* Text passage:
::::::

Moreover, I find many claims very strong and confrontative (e.g. L21f, L111) and not well-balanced. To really spark the debate (and not a battle) I would have liked a more balanced and substantiated formulation.

Detailed comments:

L43: I would argue that this is the debate throughout in pedology. At least not only recently.

L49: Why do you limit the perspective to abiotic boundary conditions when you actually argure for an ecosystem perspective? Biodiversity, niches, disturbances, stressors, carbon pools are not all determined by climate and geology. Moreover, at least most temperate soils do not develop directly from bedrock material but on deposited material from rather old geomorphological processes (which include path-dependendtdevelopment options). Pointing to this, soil degradation and soil loss too is an important and largely irreversible process with severe implications on regional hydrological and biogeochemical cycles.

L59: I think I have an idea what you intend to express, but since this simplistic/reductionist pedotransfer approach has a couple of implications which could be challenged. I suggest to clarify this sentence a little more and link to the debates in soil physics and the pedotransfer community.

L63 (opposite): I am not sure if I can follow. The argument before was that simple pedotransfer and soil hydraulic property models are an issue and that they become coupled to rooting depth.

Consequently, rooting depth has to be defined somehow to eventually assess plant-available soil water storage. Why does it matter if in this step plant-available soil water storage becomes the dependent variable of the other involved variables, if it is used as independent variable in the proceeding calculation steps? Isn’t this a question about the perceptual model underlying any form of conceptualisation and numerical expression?

L63 (root zone storage): Yes, but maybe at different time scales? Plants and ecosystem may adapt and co-evolve (within a range of their survival). So why should the debate be solved by exchanging the depending/independent variables? Could this actually be a scaling issue?

::::::

* Supplied material:
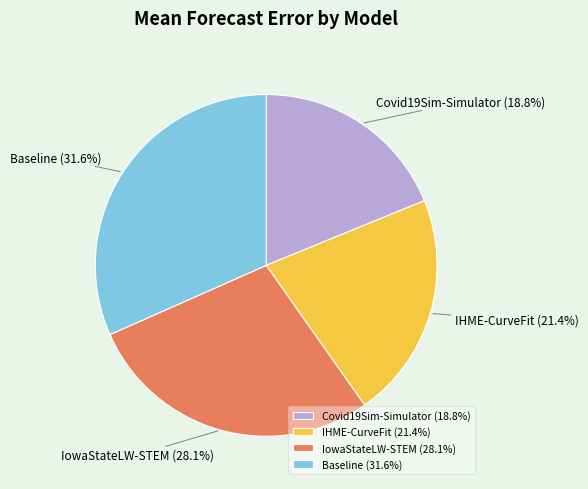

What percentage is the IHME-CurveFit slice, to the nearest percent?

21%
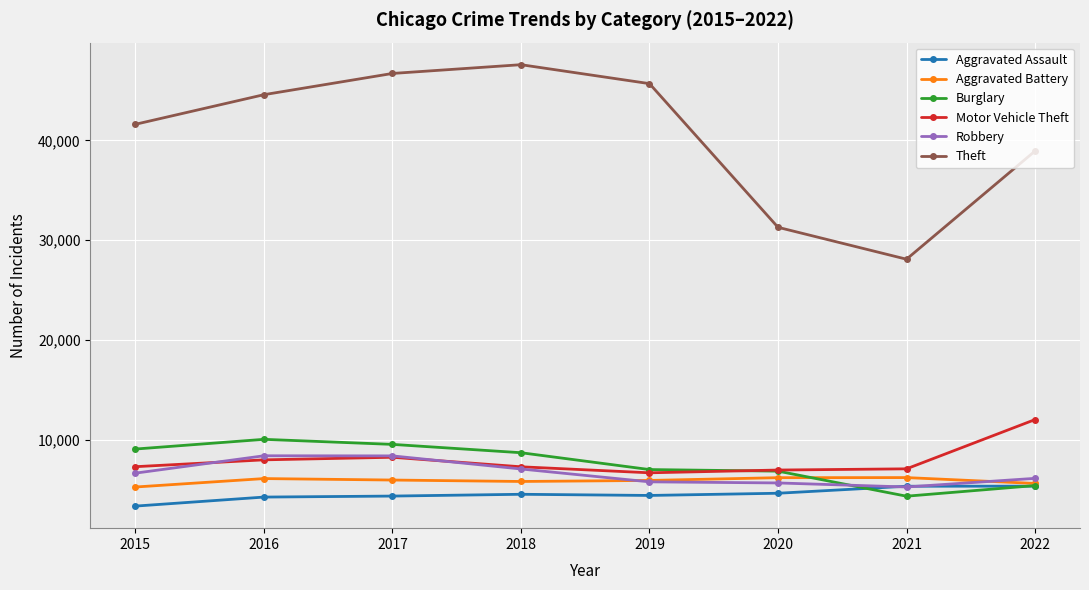

What are all the series names shown in the legend?

Aggravated Assault, Aggravated Battery, Burglary, Motor Vehicle Theft, Robbery, Theft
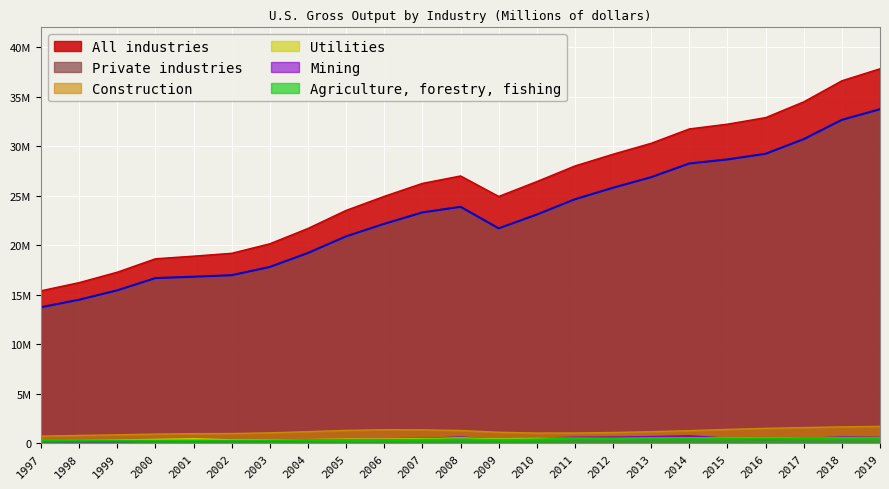

True or false: Utilities and Agriculture, forestry, fishing intersect in this chart.

False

::::::

Translate this sentence from the soil review comments above into German: "Biodiversity, niches, disturbances, stressors, carbon pools are not all determined by climate and geology."

* Reply: Biodiversität, Nischen, Störungen, Stressoren, Kohlenstoffspeicher werden nicht alle durch Klima und Geologie bestimmt.